Rodriguez kämpfte, gleichzeitig wurde sie bekämpft. Sie wurde beschimpft, beleidigt, bedroht. "Du wirst Schuld sein, dass die Hausangestellten ihre Jobs verlieren", sagten ihr jene, die sie jahrelang geknechtet hatten. Doch viele standen ihr bei und sie hatte einen mächtigen Förderer, den Kokabauer Evo Morales. Immer wieder kreuzten sich ihre Wege bei ihrem politischen Kampf. Zwei Mal lehnte sie ein Angebot von ihm ab, sich politisch zu engagieren. Beim dritten Mal sagte sie zu - und wurde Ministerin.

"Ich bin nicht als Berufspolitikerin eingestiegen, sondern als ganz normale Bürgerin", sagt die Ministerin. Die Ernennung von Morales zum Präsidenten sei ein historischer Moment. "Für die Indigenen war das wie eine Wiedergeburt. Sie haben ihr Selbstwertgefühl wieder gefunden und vor allem die Hoffnung", sagt sie.

"Wir sind nicht da, weil wir perfekt wären, sondern da wir all die Tränen und die Toten eines 500 Jahre dauernden Kampfes repräsentieren". Rodriguez geht es nicht um Rache.
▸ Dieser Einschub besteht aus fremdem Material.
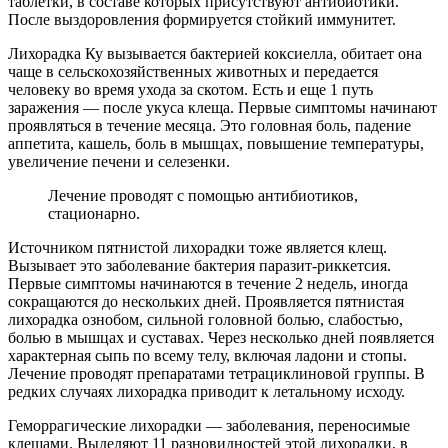
таблетки, в составе которых присутствуют антибиотики.
После выздоровления формируется стойкий иммунитет.
Лихорадка Ку вызывается бактерией коксиелла, обитает она
чаще в сельскохозяйственных животных и передается
человеку во время ухода за скотом. Есть и еще 1 путь
заражения — после укуса клеща. Первые симптомы начинают
проявляться в течение месяца. Это головная боль, падение
аппетита, кашель, боль в мышцах, повышение температуры,
увеличение печени и селезенки.
Лечение проводят с помощью антибиотиков,
стационарно.
Источником пятнистой лихорадки тоже является клещ.
Вызывает это заболевание бактерия паразит-риккетсия.
Первые симптомы начинаются в течение 2 недель, иногда
сокращаются до нескольких дней. Проявляется пятнистая
лихорадка ознобом, сильной головной болью, слабостью,
болью в мышцах и суставах. Через несколько дней появляется
характерная сыпь по всему телу, включая ладони и стопы.
Лечение проводят препаратами тетрациклиновой группы. В
редких случаях лихорадка приводит к летальному исходу.
Геморрагические лихорадки — заболевания, переносимые
клещами. Выделяют 11 разновидностей этой лихорадки, в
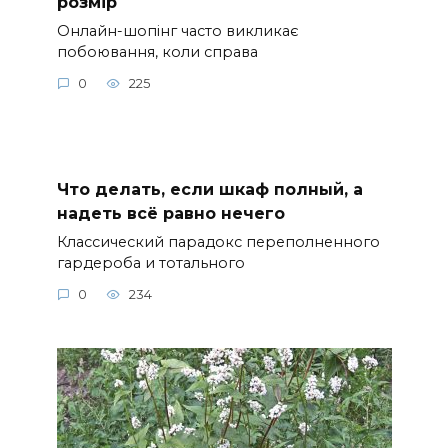
розмір
Онлайн-шопінг часто викликає
побоювання, коли справа
0
225
Что делать, если шкаф полный, а
надеть всё равно нечего
Классический парадокс переполненного
гардероба и тотального
0
234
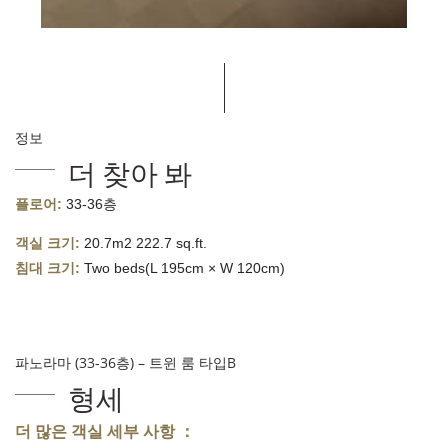
정보
더 찾아 봐
플로어:
33-36층
객실 크기:
20.7m2 222.7 sq.ft.
침대 크기:
Two beds(L 195cm × W 120cm)
파노라마 (33-36층) – 트윈 룸 타입B
형세
더 많은 객실 세부 사항 ：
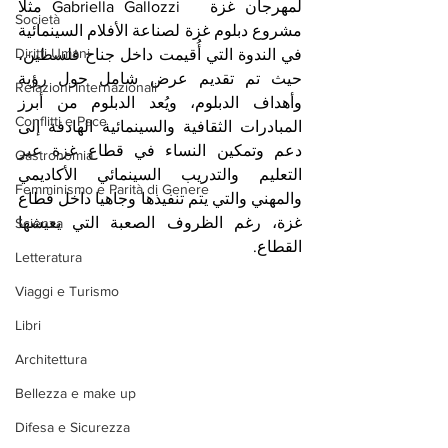
لمهرجان غزة   Gabriella Gallozzi مثلا 
Società
مشروع دبلوم غزة لصناعة الأفلام السينمائية 
Diritti Umani
في الندوة التي أُقيمت داخل جناح فلسطين، 
حيث تم تقديم عرض شامل حول رؤية 
Relazioni Internazionali
وأهداف الدبلوم، ويُعد الدبلوم من أبرز 
Conflitti e Pace
المبادرات الثقافية والسينمائية الهادفة إلى 
دعم وتمكين النساء في قطاع غزة عبر 
Gastronomia
التعليم والتدريب السينمائي الأكاديمي 
Femminismo e Parità di Genere
والمهني والتي يتم تنفيذها وجاهيا داخل قطاع 
غزة، رغم الظروف الصعبة التي يعيشها 
Scienza
القطاع. 
Letteratura
Viaggi e Turismo
Libri
Architettura
Bellezza e make up
Difesa e Sicurezza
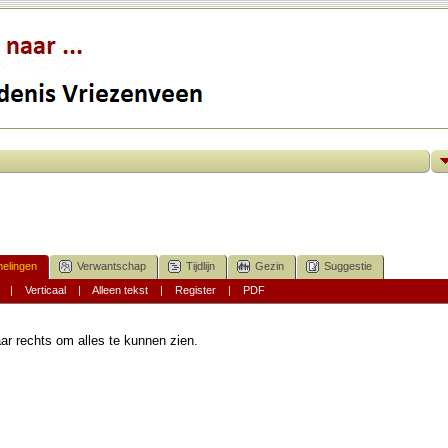
elingen
Verwantschap
Tijdlijn
Gezin
Suggestie
|
Verticaal
|
Alleen tekst
|
Register
|
PDF
ar rechts om alles te kunnen zien.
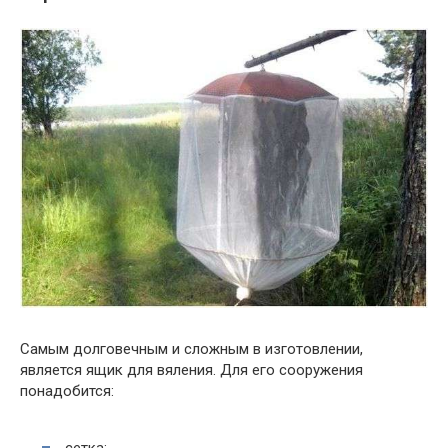
Самым долговечным и сложным в изготовлении,
является ящик для вяления. Для его сооружения
понадобится:
сетка;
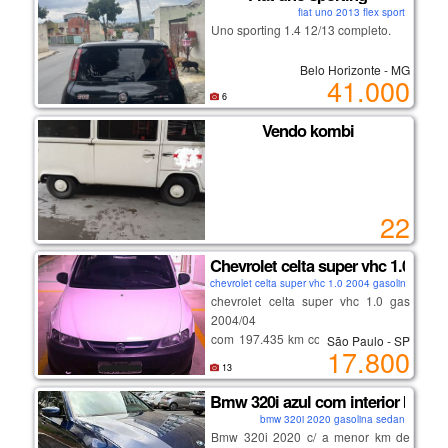
fiat uno 2013 flex sport
câmbio cvt imparável, trocas suaves
Uno sporting 1.4 12/13 completo.
e consumo baixo.
auxiliar de subida em rampa,
Belo Horizonte - MG
computador de bordo, modo eco.
41.000
6
rodas de liga, ajuste de bancos,
Vendo kombi
multimídia e muito mais...
segundo dono, nota de zero,
cautelar 100% sem repintura.
22
oportunidade de adquirir o melhor
da região, confira!
_______________________
Chevrolet celta super vhc 1.0 gas 
chevrolet celta super vhc 1.0 2004 gasolina hatch
chevrolet celta super vhc 1.0 gas
2004/04
com 197.435 km cor branco com ar
São Paulo - SP
17.800
condicionado, vidros e trava elétrica
13
veículo em ótimo estado de
conservação pneus e mecânica em
Bmw 320i azul com interior bege -
geral excelente. veículo particular
bmw 320i 2020 gasolina sedan
de uso diário placa de sp final 4 já
Bmw 320i 2020 c/ a menor km de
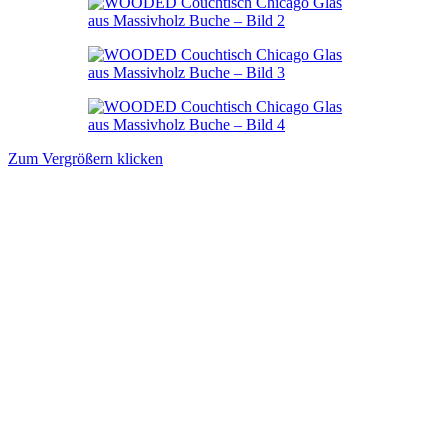
Zum Vergrößern klicken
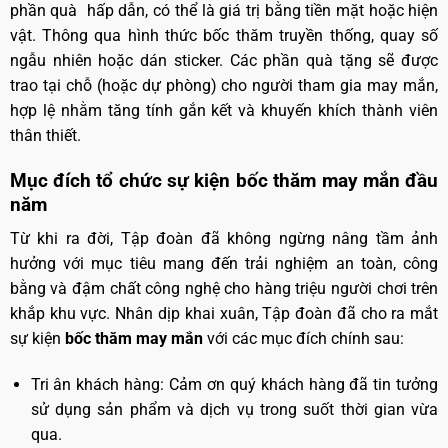
phần quà hấp dẫn, có thể là giá trị bằng tiền mặt hoặc hiện
vật. Thông qua hình thức bốc thăm truyền thống, quay số
ngẫu nhiên hoặc dán sticker. Các phần quà tặng sẽ được
trao tại chỗ (hoặc dự phòng) cho người tham gia may mắn,
hợp lệ nhằm tăng tính gắn kết và khuyến khích thành viên
thân thiết.
Mục đích tổ chức sự kiện bốc thăm may mắn đầu
năm
Từ khi ra đời, Tập đoàn đã không ngừng nâng tầm ảnh
hưởng với mục tiêu mang đến trải nghiệm an toàn, công
bằng và đậm chất công nghệ cho hàng triệu người chơi trên
khắp khu vực. Nhân dịp khai xuân, Tập đoàn đã cho ra mắt
sự kiện
bốc thăm may mắn
với các mục đích chính sau:
Tri ân khách hàng: Cảm ơn quý khách hàng đã tin tưởng
sử dụng sản phẩm và dịch vụ trong suốt thời gian vừa
qua.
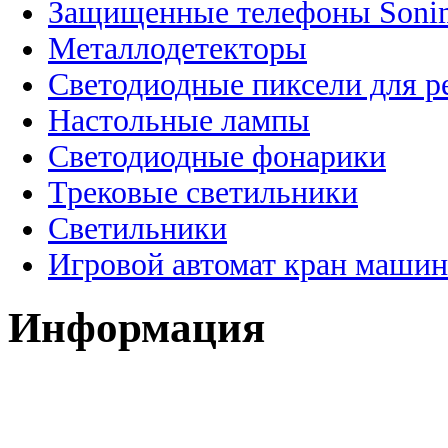
Защищенные телефоны Soni
Металлодетекторы
Светодиодные пиксели для 
Настольные лампы
Светодиодные фонарики
Трековые светильники
Светильники
Игровой автомат кран машин
Информация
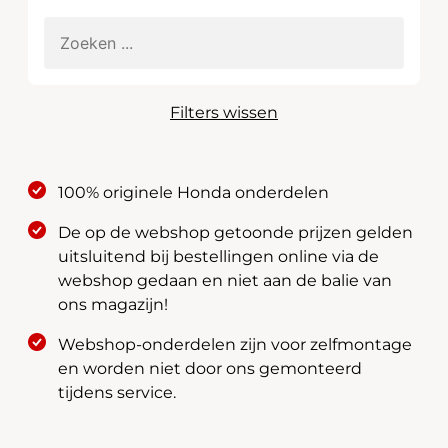
Filters wissen
100% originele Honda onderdelen
De op de webshop getoonde prijzen gelden
uitsluitend bij bestellingen online via de
webshop gedaan en niet aan de balie van
ons magazijn!
Webshop-onderdelen zijn voor zelfmontage
en worden niet door ons gemonteerd
tijdens service.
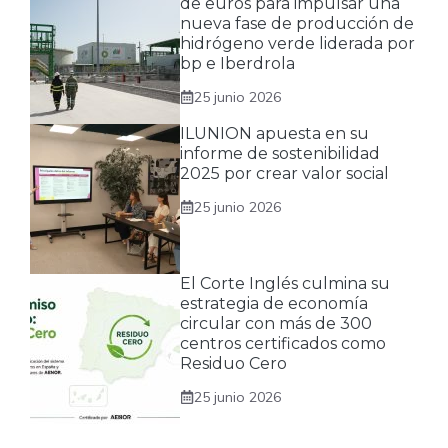
de euros para impulsar una
nueva fase de producción de
hidrógeno verde liderada por
bp e Iberdrola
25 junio 2026
ILUNION apuesta en su
informe de sostenibilidad
2025 por crear valor social
25 junio 2026
El Corte Inglés culmina su
estrategia de economía
circular con más de 300
centros certificados como
Residuo Cero
25 junio 2026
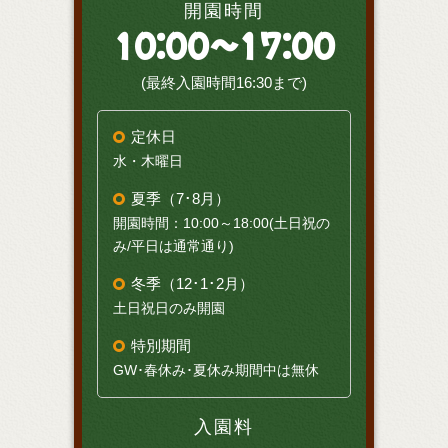
開園時間
10:00～17:00
(最終入園時間16:30まで)
定休日
水・木曜日
夏季（7･8月）
開園時間：10:00～18:00(土日祝の
み/平日は通常通り)
冬季（12･1･2月）
土日祝日のみ開園
特別期間
GW･春休み･夏休み期間中は無休
入園料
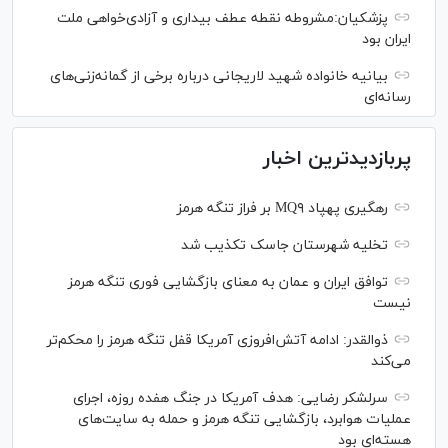
پزشکیان:مشروطه نقطه عطف بیداری و آزادی‌خواهی ملت
ایران بود
بیانیه خانواده شهید لاریجانی درباره برخی از گمانه‌زنی‌های
رسانه‌ای
پربازدیدترین اخبار
رهگیری پهپاد MQ۹ بر فراز تنگه هرمز
تخلیه شهرستان جاسک تکذیب شد
توافق ایران و عمان به معنای بازگشایی فوری تنگه هرمز
نیست
ذوالقدر: ادامه آتش‌افروزی آمریکا قفل تنگه هرمز را محکم‌تر
می‌کند
سرلشکر رضایی: هدف آمریکا در جنگ هفده روزه، اجرای
عملیات هوابرد، بازگشایی تنگه هرمز و حمله به سایت‌های
هسته‌ای بود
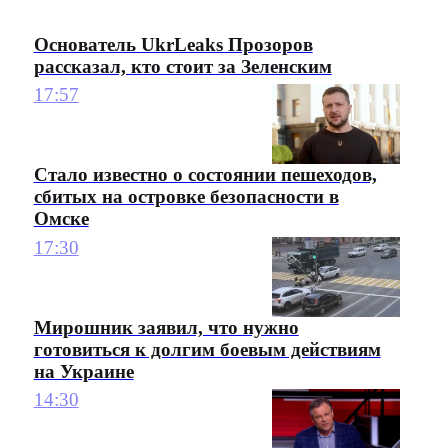
Основатель UkrLeaks Прозоров
рассказал, кто стоит за Зеленским
17:57
Стало известно о состоянии пешеходов,
сбитых на островке безопасности в
Омске
17:30
Мирошник заявил, что нужно
готовиться к долгим боевым действиям
на Украине
14:30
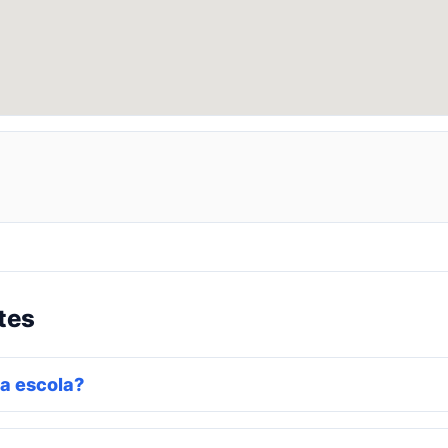
tes
a escola?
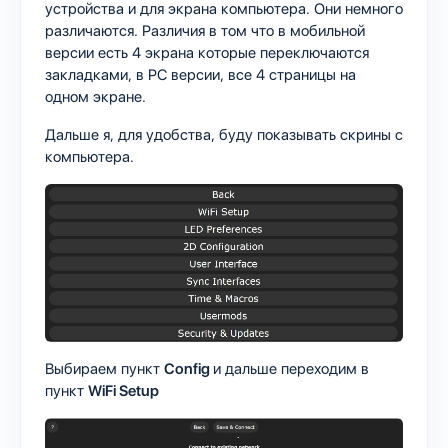
устройства и для экрана компьютера. Они немного
различаются. Различия в том что в мобильной
версии есть 4 экрана которые переключаются
закладками, в PC версии, все 4 страницы на
одном экране.
Дальше я, для удобства, буду показывать скрины с
компьютера.
Выбираем пункт
Config
и дальше переходим в
пункт
WiFi Setup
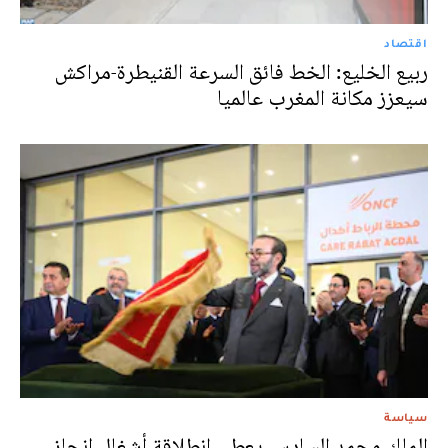
اقتصاد
ربيع الخليع: الخط فائق السرعة القنيطرة-مراكش
سيعزز مكانة المغرب عالميا
سياسة
الملك محمد السادس يعطي انطلاقة أشغال إنجاز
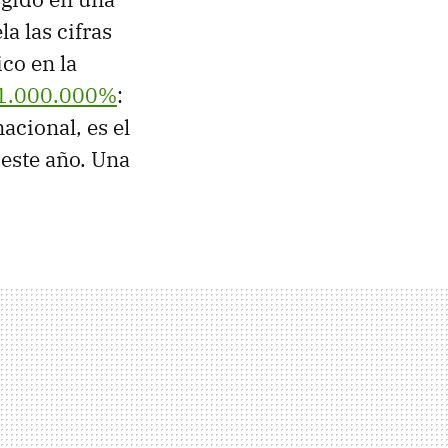
a las cifras
co en la
 1.000.000%
:
acional, es el
 este año. Una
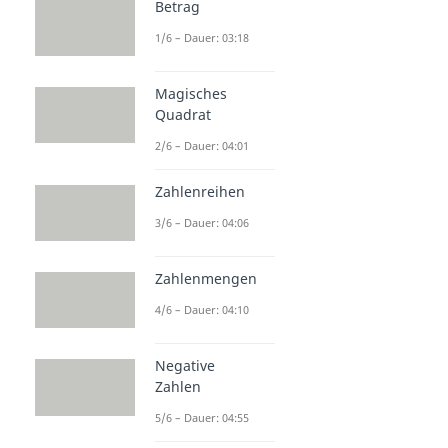
Betrag
1/6 – Dauer: 03:18
Magisches
Quadrat
2/6 – Dauer: 04:01
Zahlenreihen
3/6 – Dauer: 04:06
Zahlenmengen
4/6 – Dauer: 04:10
Negative
Zahlen
5/6 – Dauer: 04:55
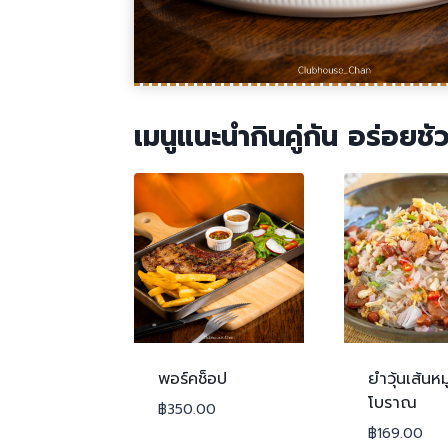
เมนูแนะนำกินคู่กัน อร่อยชัว
พอร์คช็อป
ยำวุ้นเส้นหม
โบราณ
฿
350.00
฿
169.00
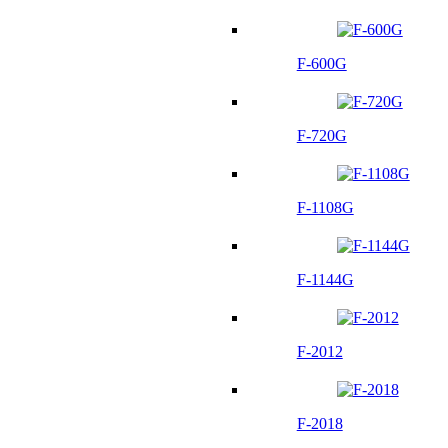
F-600G
F-720G
F-1108G
F-1144G
F-2012
F-2018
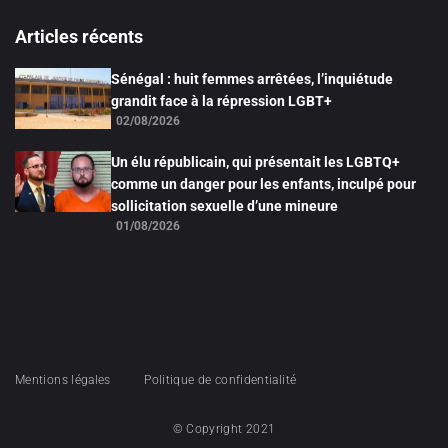
Articles récents
Sénégal : huit femmes arrêtées, l’inquiétude
grandit face à la répression LGBT+
02/08/2026
Un élu républicain, qui présentait les LGBTQ+
comme un danger pour les enfants, inculpé pour
sollicitation sexuelle d’une mineure
01/08/2026
Mentions légales
Politique de confidentialité
© Copyright 2021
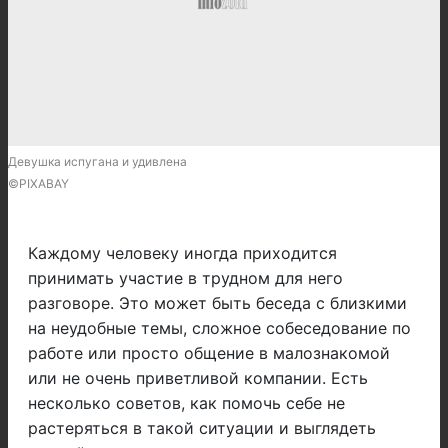
Девушка испугана и удивлена
©PIXABAY
Каждому человеку иногда приходится
принимать участие в трудном для него
разговоре. Это может быть беседа с близкими
на неудобные темы, сложное собеседование по
работе или просто общение в малознакомой
или не очень приветливой компании. Есть
несколько советов, как помочь себе не
растеряться в такой ситуации и выглядеть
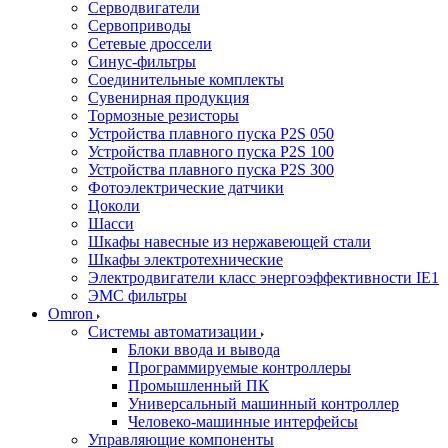
Серводвигатели
Сервоприводы
Сетевые дроссели
Синус-фильтры
Соединительные комплекты
Сувенирная продукция
Тормозные резисторы
Устройства плавного пуска P2S 050
Устройства плавного пуска P2S 100
Устройства плавного пуска P2S 300
Фотоэлектрические датчики
Цоколи
Шасси
Шкафы навесные из нержавеющей стали
Шкафы электротехнические
Электродвигатели класс энергоэффективности IE1
ЭМС фильтры
Omron
Системы автоматизации
Блоки ввода и вывода
Программируемые контроллеры
Промышленный ПК
Универсальный машинный контроллер
Человеко-машинные интерфейсы
Управляющие компоненты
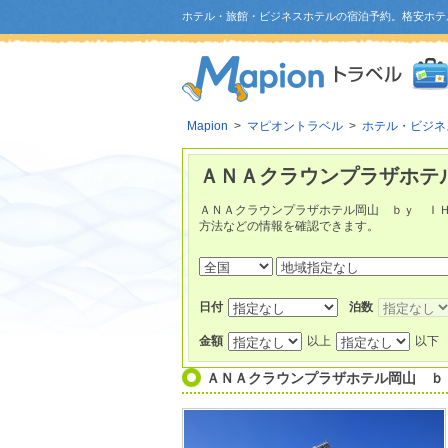
ホテル・旅館・ビジネスホテルの宿泊予約。格安ホテ
Mapion
>
マピオントラベル
>
ホテル・ビジネ
ＡＮＡクラウンプラザホテ
ＡＮＡクラウンプラザホテル岡山 ｂｙ Ｉ
方法などの情報を確認できます。
日付
泊数
金額
以上
以下
ＡＮＡクラウンプラザホテル岡山 ｂ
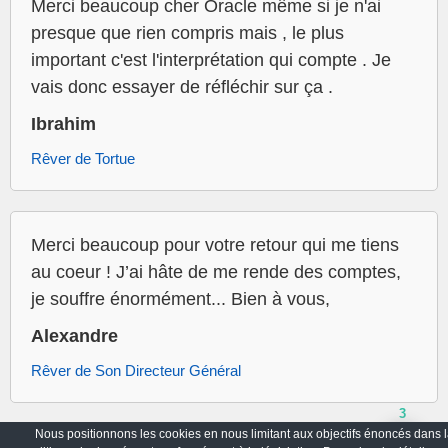
Merci beaucoup cher Oracle même si je n'ai
presque que rien compris mais , le plus
important c'est l'interprétation qui compte . Je
vais donc essayer de réfléchir sur ça .
Ibrahim
Rêver de Tortue
Merci beaucoup pour votre retour qui me tiens
au coeur ! J’ai hâte de me rende des comptes,
je souffre énormément... Bien à vous,
Alexandre
Rêver de Son Directeur Général
3
Nous positionnons les cookies en nous limitant aux objectifs énoncés dans l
Auch Begriffe wie Marxismus oder Kommunismus vermeidet sie. "Die andine Kultur ist für mich der Ausgangspunkt. Es geht um eine gerechtere Verteilung des Reichtums", sagt sie. Das sei für alle Bolivianer gut. Dass das nicht alle so sehen, weiß sie. Deswegen wird der Sturm auch nie aufhören.